Create and deploy custom entity extractors in SharePoint Server
Summary: Learn to create custom entity extractors and how to use them to set up custom refiners. Create one or more custom entity extraction dictionaries and connect them to managed properties.
You create and maintain the custom entity extractor file in a system external to SharePoint Server before you import it into SharePoint Server to make the custom entity extractor available to the search system.
To use custom entities as refiners, you first create a custom entity extraction dictionary and deploy it. Then, you configure a managed property to use a custom entity extractor and run a full crawl. After that, you can configure the Refinement Web Part on the search results page to use the custom entity as a refiner.
Before you begin
Before you begin this operation, you must have have in place:
A Search service application
One or more fully crawled content sources
A search results page
Create a custom entity extraction dictionary
To create a custom entity extraction dictionary
Determine which type of custom entity extraction dictionary you want to create: Word, Word Part, Word exact or Word Part exact. See Overview of custom entity extractor types.

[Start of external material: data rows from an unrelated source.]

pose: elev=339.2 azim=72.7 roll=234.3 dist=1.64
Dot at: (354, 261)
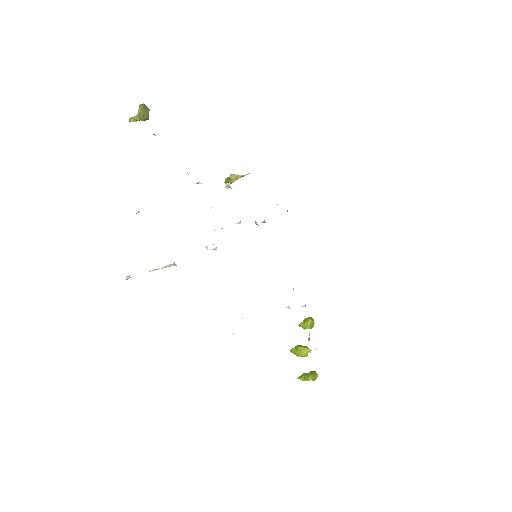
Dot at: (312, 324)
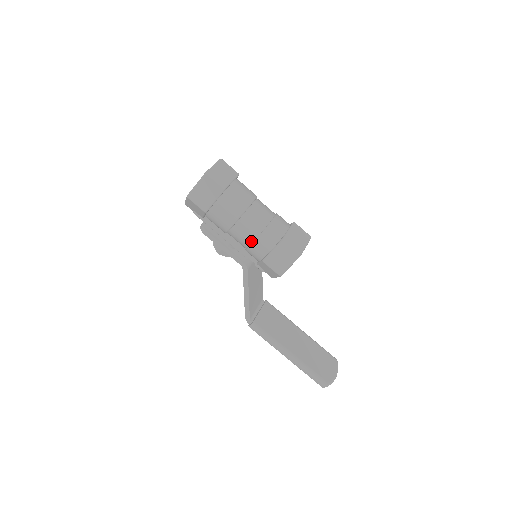
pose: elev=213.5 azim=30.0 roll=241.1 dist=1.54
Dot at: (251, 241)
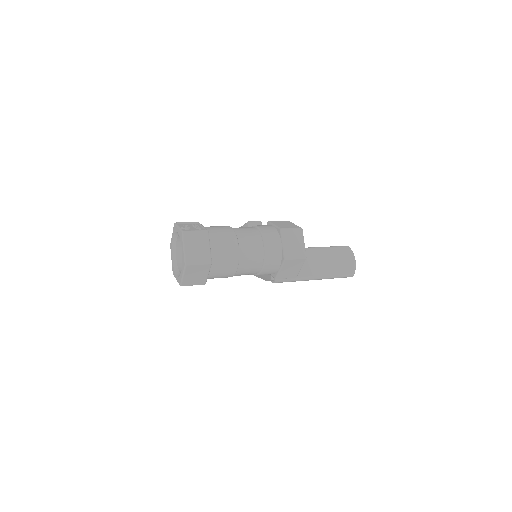
Dot at: (256, 273)
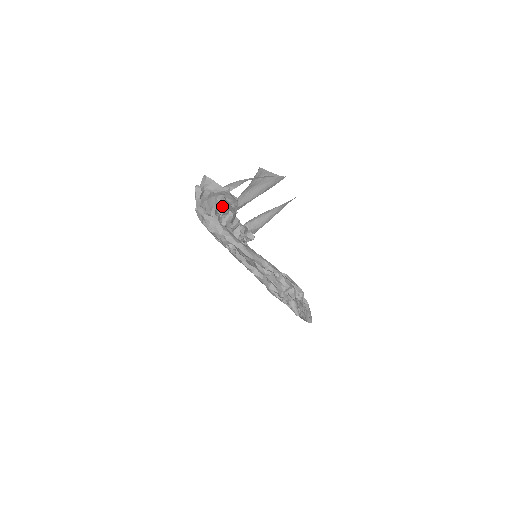
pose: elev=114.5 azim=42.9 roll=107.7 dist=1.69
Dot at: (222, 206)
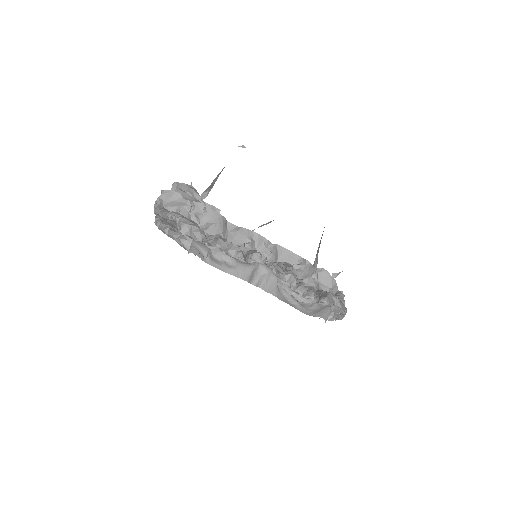
Dot at: (193, 205)
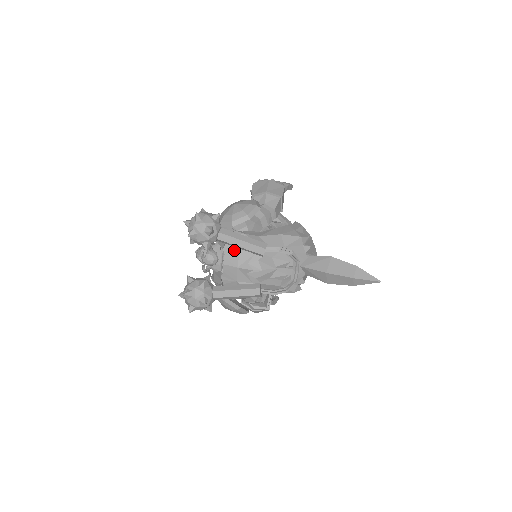
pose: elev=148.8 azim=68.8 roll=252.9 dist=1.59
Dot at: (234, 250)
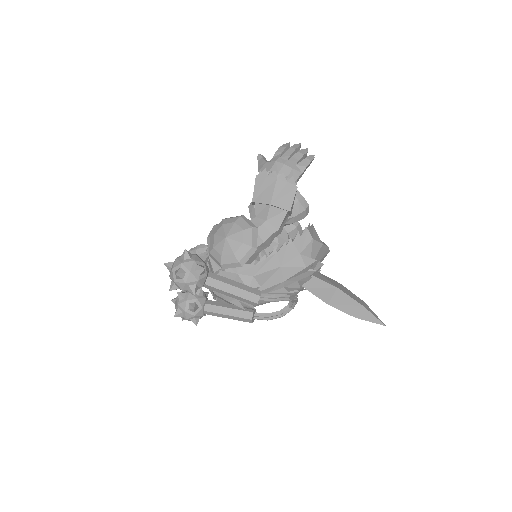
Dot at: occluded
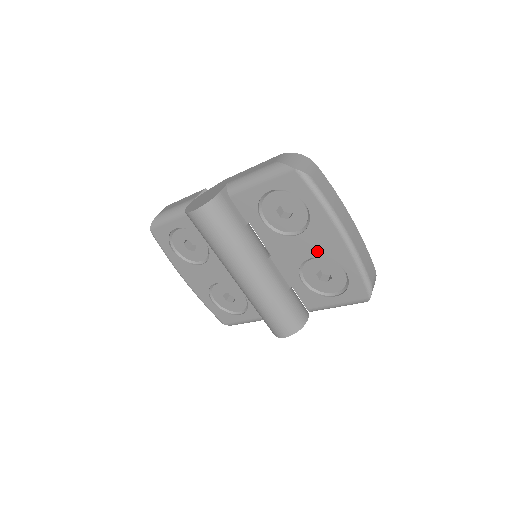
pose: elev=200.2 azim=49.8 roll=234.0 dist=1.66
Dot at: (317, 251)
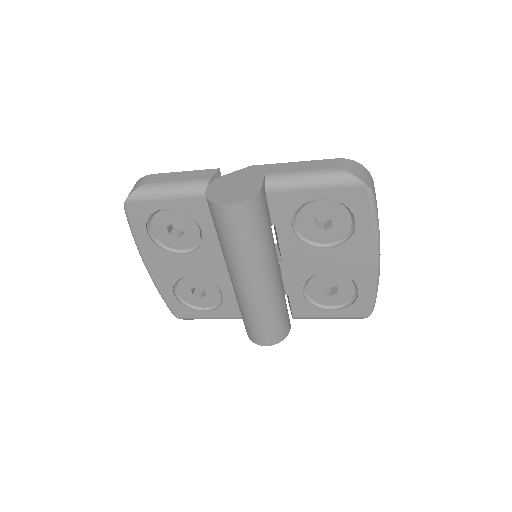
Dot at: (339, 267)
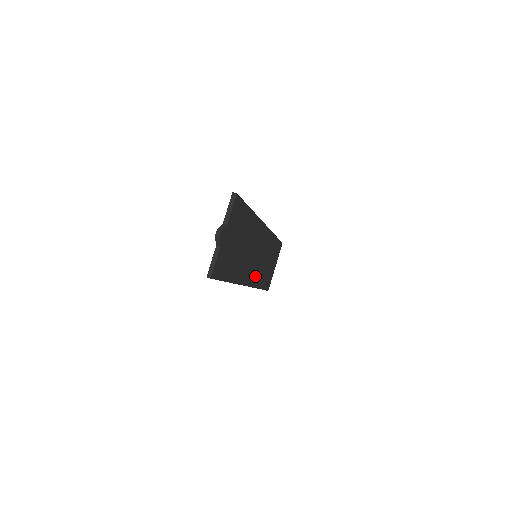
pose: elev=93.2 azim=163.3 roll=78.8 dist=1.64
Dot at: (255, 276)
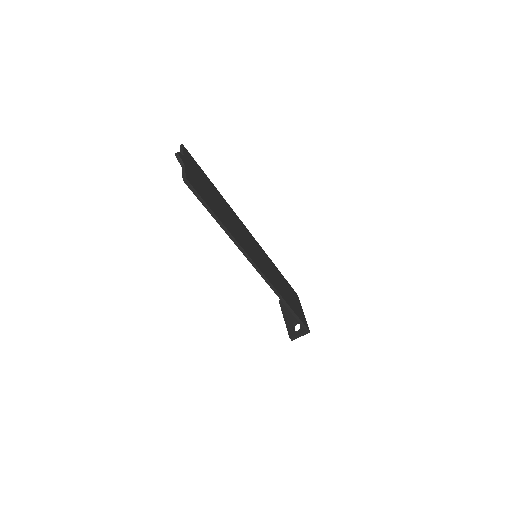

Create a .csv file with the columns Key and Display Form. Make sure you use a comma as the column separator. If the file contains non-ASCII characters such as diacritics, you must encode it in UTF-8. Save the file to a location that is accessible from the server from which you will run the Microsoft PowerShell cmdlet to deploy the custom entity extraction dictionary.
In the Key column, enter the term (single or multiple words) that you want to include as custom entities. You can use more than one line per key. Make sure there are no leading or trailing spaces around the terms.
(Optional) In the Display form column, enter a refiner name. If you leave this column empty, the term that is extracted from the content will be displayed as the refiner in the same case as it occurs in the content. Use the Display Form column to control and standardize the way in which the refiner is displayed.
For example, an organization named Contoso has a certification system with three levels: Contoso Beginner, Contoso Professional and Contoso Expert. Contoso wants to extract these entities and wants to be able to refine on all of them. Regardless of the case in which the word "Contoso", "beginner", "professional" or "expert" is written, they want to display the refiner as Contoso Beginner, Contoso Professional and Contoso Expert. For this example, the custom entity extraction dictionary file input could look like this:
Key,Display form Contoso Beginner,Contoso Beginner Contoso B1,Contoso Beginner Contoso Professional,Contoso Professional Contoso prof,Contoso Professional Contoso Expert,Contoso Expert
Deploy a custom entity extraction dictionary
To deploy the custom entity extraction dictionary, you must import it into SharePoint Server.
To import a custom entity extraction dictionary
Verify that the user account that is importing the custom entity extractor dictionary is an administrator for the Search service application.
Start the SharePoint Management Shell.
At the Windows PowerShell command prompt, type the following command:
$searchApp = Get-SPEnterpriseSearchServiceApplication Import-SPEnterpriseSearchCustomExtractionDictionary -SearchApplication $searchApp -Filename <Path> -DictionaryName <Dictionary name>
<Path> specifies the full UNC path of the .csv file (the custom extraction dictionary) to be imported.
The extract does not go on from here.